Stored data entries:
##########

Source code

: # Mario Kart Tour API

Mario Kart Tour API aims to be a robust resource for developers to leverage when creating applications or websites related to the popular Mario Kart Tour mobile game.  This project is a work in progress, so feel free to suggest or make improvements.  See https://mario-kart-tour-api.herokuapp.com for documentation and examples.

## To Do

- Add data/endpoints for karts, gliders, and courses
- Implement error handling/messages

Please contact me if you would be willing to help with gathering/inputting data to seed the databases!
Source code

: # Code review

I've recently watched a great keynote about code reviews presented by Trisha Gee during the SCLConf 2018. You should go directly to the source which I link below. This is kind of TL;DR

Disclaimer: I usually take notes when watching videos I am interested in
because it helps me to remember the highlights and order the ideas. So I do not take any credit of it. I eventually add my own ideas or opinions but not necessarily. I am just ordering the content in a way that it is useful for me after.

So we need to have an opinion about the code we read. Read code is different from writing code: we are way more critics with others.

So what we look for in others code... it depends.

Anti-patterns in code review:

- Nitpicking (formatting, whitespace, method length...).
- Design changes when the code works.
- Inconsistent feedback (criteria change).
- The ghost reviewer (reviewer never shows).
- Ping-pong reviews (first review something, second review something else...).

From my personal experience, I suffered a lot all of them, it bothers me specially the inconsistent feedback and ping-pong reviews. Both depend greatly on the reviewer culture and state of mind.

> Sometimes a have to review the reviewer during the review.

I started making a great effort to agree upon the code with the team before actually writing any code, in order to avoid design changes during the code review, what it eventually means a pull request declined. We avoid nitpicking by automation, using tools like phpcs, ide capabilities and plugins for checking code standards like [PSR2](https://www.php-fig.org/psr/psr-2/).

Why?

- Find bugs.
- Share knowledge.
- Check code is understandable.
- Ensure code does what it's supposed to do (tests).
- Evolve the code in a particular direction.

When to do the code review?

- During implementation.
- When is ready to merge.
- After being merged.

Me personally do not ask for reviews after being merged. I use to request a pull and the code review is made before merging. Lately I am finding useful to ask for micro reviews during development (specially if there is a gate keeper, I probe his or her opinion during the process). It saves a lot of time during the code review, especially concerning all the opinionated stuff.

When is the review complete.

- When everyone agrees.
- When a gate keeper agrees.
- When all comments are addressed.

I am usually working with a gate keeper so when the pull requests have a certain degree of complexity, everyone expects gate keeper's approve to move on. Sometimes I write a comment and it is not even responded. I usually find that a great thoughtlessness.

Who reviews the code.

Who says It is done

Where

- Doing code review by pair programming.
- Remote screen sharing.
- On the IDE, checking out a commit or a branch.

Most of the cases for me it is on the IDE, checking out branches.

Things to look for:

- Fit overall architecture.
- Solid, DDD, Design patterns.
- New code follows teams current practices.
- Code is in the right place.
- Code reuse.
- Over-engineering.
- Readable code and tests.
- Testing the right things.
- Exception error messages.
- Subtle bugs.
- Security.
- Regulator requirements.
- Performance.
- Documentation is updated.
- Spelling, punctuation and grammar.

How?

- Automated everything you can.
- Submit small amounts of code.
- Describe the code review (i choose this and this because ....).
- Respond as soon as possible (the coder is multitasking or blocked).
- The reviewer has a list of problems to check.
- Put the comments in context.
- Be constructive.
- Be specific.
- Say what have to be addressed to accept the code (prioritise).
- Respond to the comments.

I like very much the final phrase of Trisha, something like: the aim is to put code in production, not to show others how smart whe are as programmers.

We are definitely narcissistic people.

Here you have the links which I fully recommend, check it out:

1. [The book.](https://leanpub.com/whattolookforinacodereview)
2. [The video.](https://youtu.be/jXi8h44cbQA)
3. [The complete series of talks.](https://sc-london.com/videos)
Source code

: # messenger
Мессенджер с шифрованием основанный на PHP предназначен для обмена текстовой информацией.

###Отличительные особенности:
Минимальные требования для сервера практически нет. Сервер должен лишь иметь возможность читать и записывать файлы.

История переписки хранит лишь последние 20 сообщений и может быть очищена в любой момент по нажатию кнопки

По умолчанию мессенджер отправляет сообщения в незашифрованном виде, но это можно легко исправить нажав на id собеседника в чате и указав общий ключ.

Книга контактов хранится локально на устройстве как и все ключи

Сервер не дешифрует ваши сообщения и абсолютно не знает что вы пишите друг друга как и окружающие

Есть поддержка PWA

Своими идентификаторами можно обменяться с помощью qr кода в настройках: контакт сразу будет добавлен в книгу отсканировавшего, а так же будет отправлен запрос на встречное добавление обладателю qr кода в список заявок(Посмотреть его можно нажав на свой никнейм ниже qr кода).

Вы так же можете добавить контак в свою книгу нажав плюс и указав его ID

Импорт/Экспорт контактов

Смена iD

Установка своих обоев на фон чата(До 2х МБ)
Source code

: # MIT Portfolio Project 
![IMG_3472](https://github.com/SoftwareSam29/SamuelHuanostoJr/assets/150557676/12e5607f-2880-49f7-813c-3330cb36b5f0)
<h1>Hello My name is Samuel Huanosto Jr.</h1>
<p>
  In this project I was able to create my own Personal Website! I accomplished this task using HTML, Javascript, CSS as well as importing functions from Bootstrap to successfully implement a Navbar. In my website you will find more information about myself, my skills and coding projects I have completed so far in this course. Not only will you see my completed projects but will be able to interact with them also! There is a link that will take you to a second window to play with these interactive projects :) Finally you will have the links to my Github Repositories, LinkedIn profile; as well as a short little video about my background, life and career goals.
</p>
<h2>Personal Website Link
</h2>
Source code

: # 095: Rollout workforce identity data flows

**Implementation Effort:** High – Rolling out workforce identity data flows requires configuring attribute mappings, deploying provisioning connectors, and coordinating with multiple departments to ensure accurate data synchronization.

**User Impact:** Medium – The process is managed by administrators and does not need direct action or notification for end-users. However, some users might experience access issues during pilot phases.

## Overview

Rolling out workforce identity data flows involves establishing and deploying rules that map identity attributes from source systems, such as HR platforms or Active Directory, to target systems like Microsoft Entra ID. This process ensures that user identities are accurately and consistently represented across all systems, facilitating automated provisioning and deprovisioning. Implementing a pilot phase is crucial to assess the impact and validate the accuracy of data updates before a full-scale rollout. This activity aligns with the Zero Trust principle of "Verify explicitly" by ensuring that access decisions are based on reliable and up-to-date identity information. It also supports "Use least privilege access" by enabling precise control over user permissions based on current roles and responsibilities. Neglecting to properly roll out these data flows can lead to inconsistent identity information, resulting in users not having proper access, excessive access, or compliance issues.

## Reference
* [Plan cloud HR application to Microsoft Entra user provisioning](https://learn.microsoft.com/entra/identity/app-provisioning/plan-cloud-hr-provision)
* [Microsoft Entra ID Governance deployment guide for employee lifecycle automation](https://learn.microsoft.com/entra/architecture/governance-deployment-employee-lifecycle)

##########

Written task → In the data above, retype exactly and only the lines between the one holding "- Code is in the right place." and the one holding "История переписки хранит", inclusive.

The completed task →
- Code is in the right place.
- Code reuse.
- Over-engineering.
- Readable code and tests.
- Testing the right things.
- Exception error messages.
- Subtle bugs.
- Security.
- Regulator requirements.
- Performance.
- Documentation is updated.
- Spelling, punctuation and grammar.

How?

- Automated everything you can.
- Submit small amounts of code.
- Describe the code review (i choose this and this because ....).
- Respond as soon as possible (the coder is multitasking or blocked).
- The reviewer has a list of problems to check.
- Put the comments in context.
- Be constructive.
- Be specific.
- Say what have to be addressed to accept the code (prioritise).
- Respond to the comments.

I like very much the final phrase of Trisha, something like: the aim is to put code in production, not to show others how smart whe are as programmers.

We are definitely narcissistic people.

Here you have the links which I fully recommend, check it out:

1. [The book.](https://leanpub.com/whattolookforinacodereview)
2. [The video.](https://youtu.be/jXi8h44cbQA)
3. [The complete series of talks.](https://sc-london.com/videos)
Source code

: # messenger
Мессенджер с шифрованием основанный на PHP предназначен для обмена текстовой информацией.

###Отличительные особенности:
Минимальные требования для сервера практически нет. Сервер должен лишь иметь возможность читать и записывать файлы.

История переписки хранит лишь последние 20 сообщений и может быть очищена в любой момент по нажатию кнопки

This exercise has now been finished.